Bloodless Short Novel Anemic

Savage Range
by Lee E. Wells
Ace Double 75150
1961


Although the cover cries out “Massacre was his birthright,” Savage Range is relatively bloodless. In fact, an Indian uprising is prevented. In real life the Sioux uprising would happen, but Wells finds a way to avoid it, at least for the time being.

Former army lieutenant Dan Mitchell is recruited by his commanding officer to help rout out corruption in the Indian Agency system. It appears that graft is running rampant in Broken Bow and Fort Adams and that the Indian agent and fort sutler are cheating the Indians on the reservation. They’ve also taken over all commerce in town, violently putting down all efforts to set up competing stores. One of those competing stores belonged to Mitchell’s sister and brother-in-law. They were murdered in an attack made to look like a Sioux raiding party.

Working under cover, Mitchell heads into town, gains work with the criminals, and begins ferreting out the illegal activities. He meets the regional head of the syndicate, Millard Fleming, and his not-so-pure lady friend, Janey Lang. He puts down a few toughs, gets in tight with the crooked sutler, and starts tearing the syndicate apart from the inside. He eventually gets them on the run. Meantime Mitchell works with Stone Nose, a Sioux leader, to head off the uprising.

Savage Range whips through its 40,000 words, like an old pulp story. And while I’ve said that western stories should be short and pack a punch (and leave out all the useless and aimless backstories), this particular tale could have used a little more fleshing out. It is still, though, a pretty good yarn and it carries you along quickly.

What is missing are some of the details in characterization and character relationships. Plot, like in the old pulps, is king, and this is clear and driving. But Wells doesn’t really build much on Mitchell’s relationship with his sister and brother-in-law – their death being the seminal motivation for Mitchell taking on the corrupt Indian agency system should have power. There is a moment when he runs up against the man who killed his sister. Mitchell kills the man, then moves on. There is no emotional impact to the scene, and it does not color the rest of the story.

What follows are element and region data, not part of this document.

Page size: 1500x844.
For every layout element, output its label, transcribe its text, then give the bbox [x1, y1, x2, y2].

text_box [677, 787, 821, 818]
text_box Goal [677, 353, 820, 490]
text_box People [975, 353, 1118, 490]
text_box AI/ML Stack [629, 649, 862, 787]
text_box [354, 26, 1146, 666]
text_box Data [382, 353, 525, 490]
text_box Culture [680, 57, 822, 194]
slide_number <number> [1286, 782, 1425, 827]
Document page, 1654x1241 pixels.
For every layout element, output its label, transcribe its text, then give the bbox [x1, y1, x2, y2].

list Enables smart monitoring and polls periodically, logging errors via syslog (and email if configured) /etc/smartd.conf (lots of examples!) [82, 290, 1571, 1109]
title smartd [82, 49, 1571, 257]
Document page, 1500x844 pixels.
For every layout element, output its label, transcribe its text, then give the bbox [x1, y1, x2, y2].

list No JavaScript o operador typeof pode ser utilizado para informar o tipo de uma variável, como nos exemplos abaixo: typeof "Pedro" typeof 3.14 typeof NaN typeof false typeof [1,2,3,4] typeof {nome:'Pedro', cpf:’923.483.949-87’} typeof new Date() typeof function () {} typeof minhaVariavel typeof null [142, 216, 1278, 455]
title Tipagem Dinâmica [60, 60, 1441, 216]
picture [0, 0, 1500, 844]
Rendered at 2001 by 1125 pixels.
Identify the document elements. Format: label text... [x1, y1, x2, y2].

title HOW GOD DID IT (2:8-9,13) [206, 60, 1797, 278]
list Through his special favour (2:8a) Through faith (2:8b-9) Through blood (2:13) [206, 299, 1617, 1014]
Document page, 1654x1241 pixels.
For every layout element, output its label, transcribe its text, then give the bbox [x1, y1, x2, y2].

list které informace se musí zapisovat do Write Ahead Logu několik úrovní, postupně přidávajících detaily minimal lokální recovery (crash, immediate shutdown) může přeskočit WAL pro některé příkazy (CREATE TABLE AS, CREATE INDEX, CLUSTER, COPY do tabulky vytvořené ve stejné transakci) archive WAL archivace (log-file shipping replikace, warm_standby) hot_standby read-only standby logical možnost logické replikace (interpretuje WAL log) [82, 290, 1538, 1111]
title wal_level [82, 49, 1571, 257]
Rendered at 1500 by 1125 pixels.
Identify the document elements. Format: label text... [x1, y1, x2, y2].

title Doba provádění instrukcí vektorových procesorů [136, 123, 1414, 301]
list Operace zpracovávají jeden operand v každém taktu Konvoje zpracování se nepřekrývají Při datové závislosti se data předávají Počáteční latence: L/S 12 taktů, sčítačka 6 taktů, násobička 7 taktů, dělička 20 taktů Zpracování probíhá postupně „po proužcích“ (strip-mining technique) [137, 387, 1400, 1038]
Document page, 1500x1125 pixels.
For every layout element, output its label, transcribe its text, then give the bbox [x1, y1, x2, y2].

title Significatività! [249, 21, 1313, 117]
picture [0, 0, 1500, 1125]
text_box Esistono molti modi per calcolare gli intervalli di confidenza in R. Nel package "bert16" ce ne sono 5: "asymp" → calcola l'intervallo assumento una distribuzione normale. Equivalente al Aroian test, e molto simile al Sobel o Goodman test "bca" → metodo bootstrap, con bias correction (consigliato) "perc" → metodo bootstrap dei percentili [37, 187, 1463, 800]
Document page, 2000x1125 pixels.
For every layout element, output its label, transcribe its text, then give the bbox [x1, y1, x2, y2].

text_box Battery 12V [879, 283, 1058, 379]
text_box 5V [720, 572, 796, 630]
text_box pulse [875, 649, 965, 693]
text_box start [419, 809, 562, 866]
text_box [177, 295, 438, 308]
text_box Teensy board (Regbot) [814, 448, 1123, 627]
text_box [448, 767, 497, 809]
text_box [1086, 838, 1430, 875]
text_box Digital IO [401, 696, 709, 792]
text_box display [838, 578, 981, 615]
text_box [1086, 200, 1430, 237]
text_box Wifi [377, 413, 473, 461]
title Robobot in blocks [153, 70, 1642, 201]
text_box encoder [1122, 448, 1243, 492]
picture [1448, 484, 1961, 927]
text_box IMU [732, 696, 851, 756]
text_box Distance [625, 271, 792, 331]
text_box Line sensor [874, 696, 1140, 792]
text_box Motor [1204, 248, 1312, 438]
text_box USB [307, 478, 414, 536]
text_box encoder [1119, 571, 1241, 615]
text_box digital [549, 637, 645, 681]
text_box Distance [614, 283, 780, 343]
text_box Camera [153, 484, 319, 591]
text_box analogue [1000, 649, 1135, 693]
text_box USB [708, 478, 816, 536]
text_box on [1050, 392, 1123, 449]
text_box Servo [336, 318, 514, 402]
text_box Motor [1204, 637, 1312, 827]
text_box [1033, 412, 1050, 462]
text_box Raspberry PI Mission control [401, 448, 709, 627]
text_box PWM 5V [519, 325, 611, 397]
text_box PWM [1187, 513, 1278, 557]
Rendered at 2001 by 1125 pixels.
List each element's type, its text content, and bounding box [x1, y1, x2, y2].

There is an attempt to graft romance onto this yarn. There are a couple of women in the tale: one a good bad girl, the other just a good girl. In other stories there might have been suspense about which woman would end up with Mitchell. Here, there is no doubt; Mitchell wants nothing to do with either of them. But the author has kept a secret from us readers. He never let on that Mitchell wanted the good girl until he suddenly asks her to marry him. She seems to have been in on this secret affair, because she’s really not surprised by Mitchell’s declaration.

This is what keeps Savage Range from rising above its dashed-off origins. If the author had kept the tale to its core (and more probably if the editor hadn’t insisted on shoehorning a romance into the plot, despite the story’s lack of depth and development) it would have been a much better read.